Australian pop star Iggy Azalea blasted Beyoncé’s “Becky’s with the good hair” lyric, from her album, Lemonade, as a racist attack on white women.
Azalea is no stranger to controversy. She is constantly taunted by black rappers and derided by music industry critics for lacking the lyrical flair of her contemporaries. So it was no surprise when the 25-year-old singer, with the assistance of some of her six million Twitter followers, called out Beyoncé for using the racially “stereotypical name” “Becky.”
Azalea goes on to note that she is a fan of Beyoncé and her Lemonade album, but does not appreciate being negatively generalized because she looks a certain way.

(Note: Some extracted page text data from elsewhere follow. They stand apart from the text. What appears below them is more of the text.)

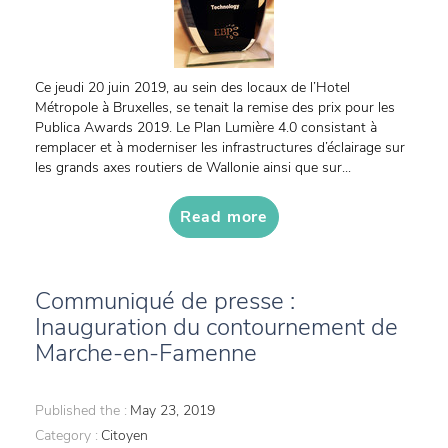
Ce jeudi 20 juin 2019, au sein des locaux de l’Hotel
Métropole à Bruxelles, se tenait la remise des prix pour les
Publica Awards 2019. Le Plan Lumière 4.0 consistant à
remplacer et à moderniser les infrastructures d’éclairage sur
les grands axes routiers de Wallonie ainsi que sur...
Read more
Communiqué de presse :
Inauguration du contournement de
Marche-en-Famenne
Published the :
May 23, 2019
Category :
Citoyen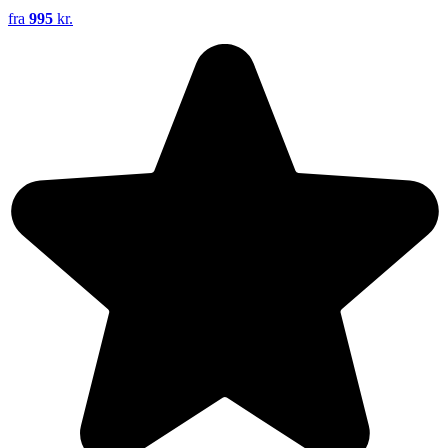
fra
995
kr.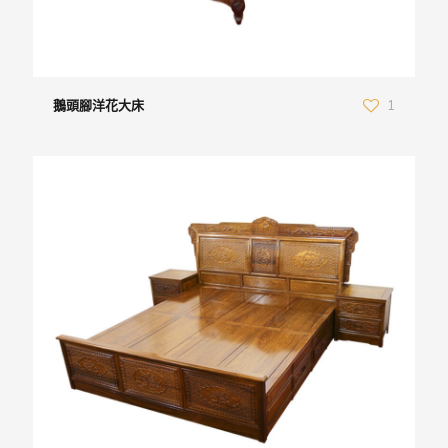
鵝頭腳洋花大床
1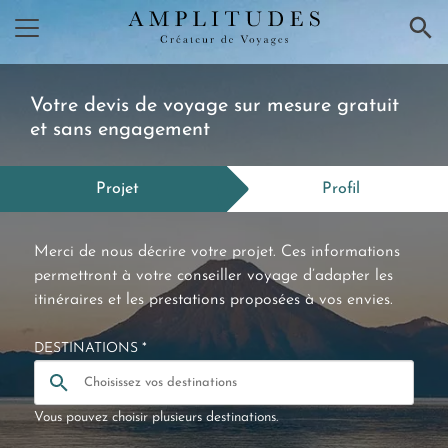
×
Votre devis de voyage sur mesure gratuit
et sans engagement
Projet
Profil
Merci de nous décrire votre projet. Ces informations
permettront à votre conseiller voyage d’adapter les
itinéraires et les prestations proposées à vos envies.
DESTINATIONS *
Vous pouvez choisir plusieurs destinations.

Indeed, perhaps the most famous Becky is the brunette-haired white women prominently featured in Sir Mix-a- Lot’s “Baby Got Back” music video.
However, a quick Urban Dictionary search of the name “Becky” reveals the sordid usage of the name that has Iggy Azalea protesting its use by Beyoncé.
One definition of “Becky” refers to white women, as Azalea notes above, giving fellatio.
Coincidentally enough, Iggy Azalea uses the name “Becky” in her 2012 song I Think She Ready. But the singer maintains, currently, at least, that Beyoncé’s use of that name in this context disparages white women.
What’s more, Beyoncé’s Lemonade lyrics about “Becky with the good hair” are meant to explain the singer’s feelings about her unfaithful husband Jay-Z.
“Sources said ‘Becky’ is a composite of women Jay Z was rumored to have had liaisons with earlier in their relationship,” the New York Post reports.